妙齢の美女は妖しい微笑混じりに俺を見つめている。
こいつ、こんな姿をしていたのか。
以前にぼんやりとした姿を見たことはあったが……。
『ここは『黒の位相』。現世よりも【闇】が濃くわだかまる世界。私の故郷でもあります』
「やっぱり別の世界なのか?」
俺の問いかけに、【闇】は静かにうなずいた。
──と、悠長に話している場合じゃない。
「向こうの世界にはシアやユリンがいるんだ。早く戻らないと──」
二人がマイカに殺される……!
『ここは現世とは時間の流れが違います。
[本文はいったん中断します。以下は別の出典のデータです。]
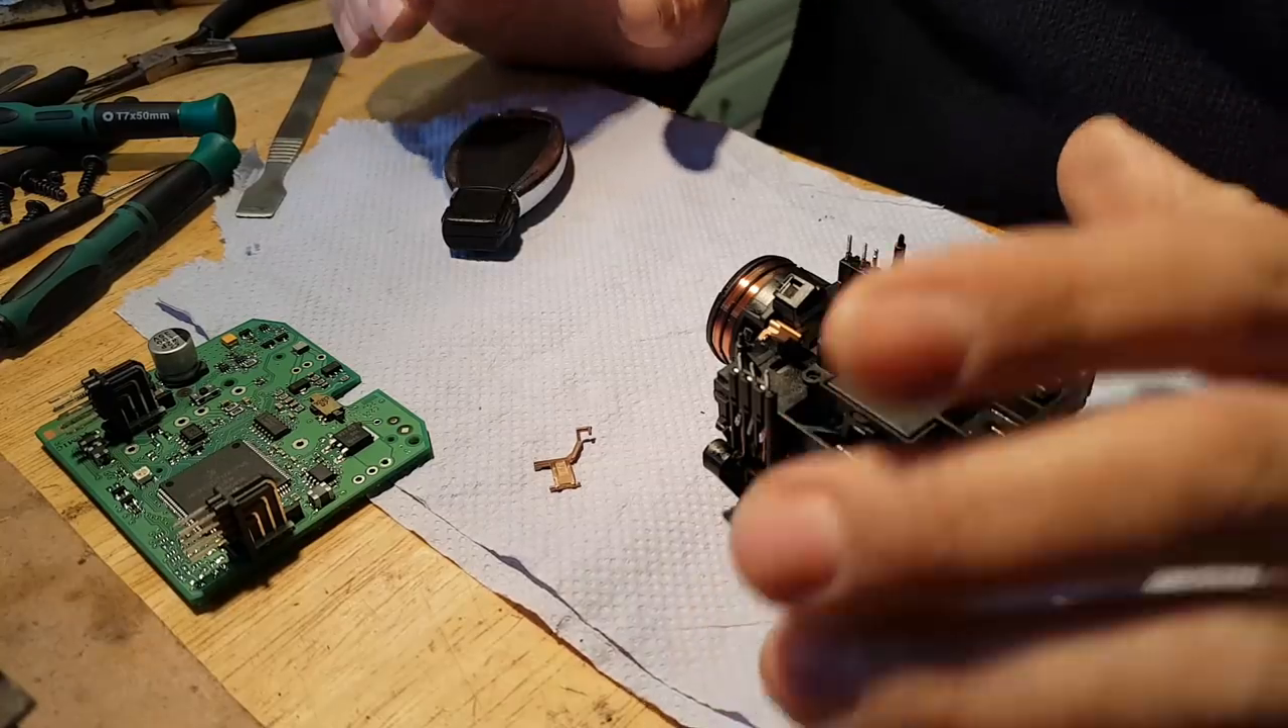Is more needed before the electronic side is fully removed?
No.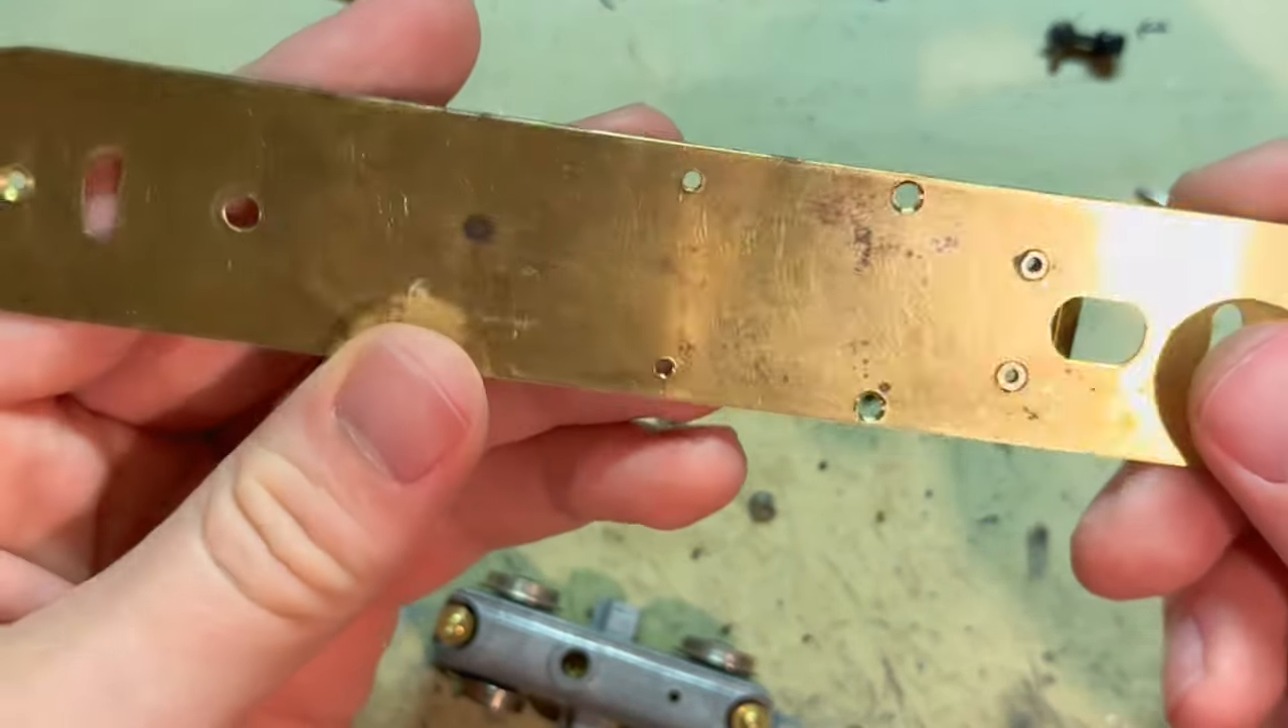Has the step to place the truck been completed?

慌てなくても大丈夫ですよ』
【闇】が微笑んだ。
『ここを出る際には、先ほどの一瞬後の時間に戻りますから』
「じゃあ、早く戻してくれ」
俺は彼女に言った。
「『黒の位相』とやらに用はない」
『本当にそうですか? あなたはさらなる力を欲しているのでは?』
【闇】が喉を鳴らして、くっくっと笑う。
さらなる力──。
そう、来たるべきユーノとの戦いに向けて、俺はより強大な【闇】の力を求めている。
「この世界に、俺がもっと強くなるための何かがあるのか」
『まずあなたは知らなければなりません』
俺の問いに対し、【闇】はどこかはぐらかすような答えを返した。
『出会わなければなりません。向き合わなければなりません。あの存在に』
「……もったいぶらずに、具体的に言ってくれないか」
『殿方を焦らすのは女のたしなみですよ、宿主様?』
【闇】はやけに嬉しそうだ。
『ご案内いたしましょう。あなたをさらなる【闇】へと導くために。さあ、こちらへ』
こうして──。
『黒の位相』の旅路が始まった。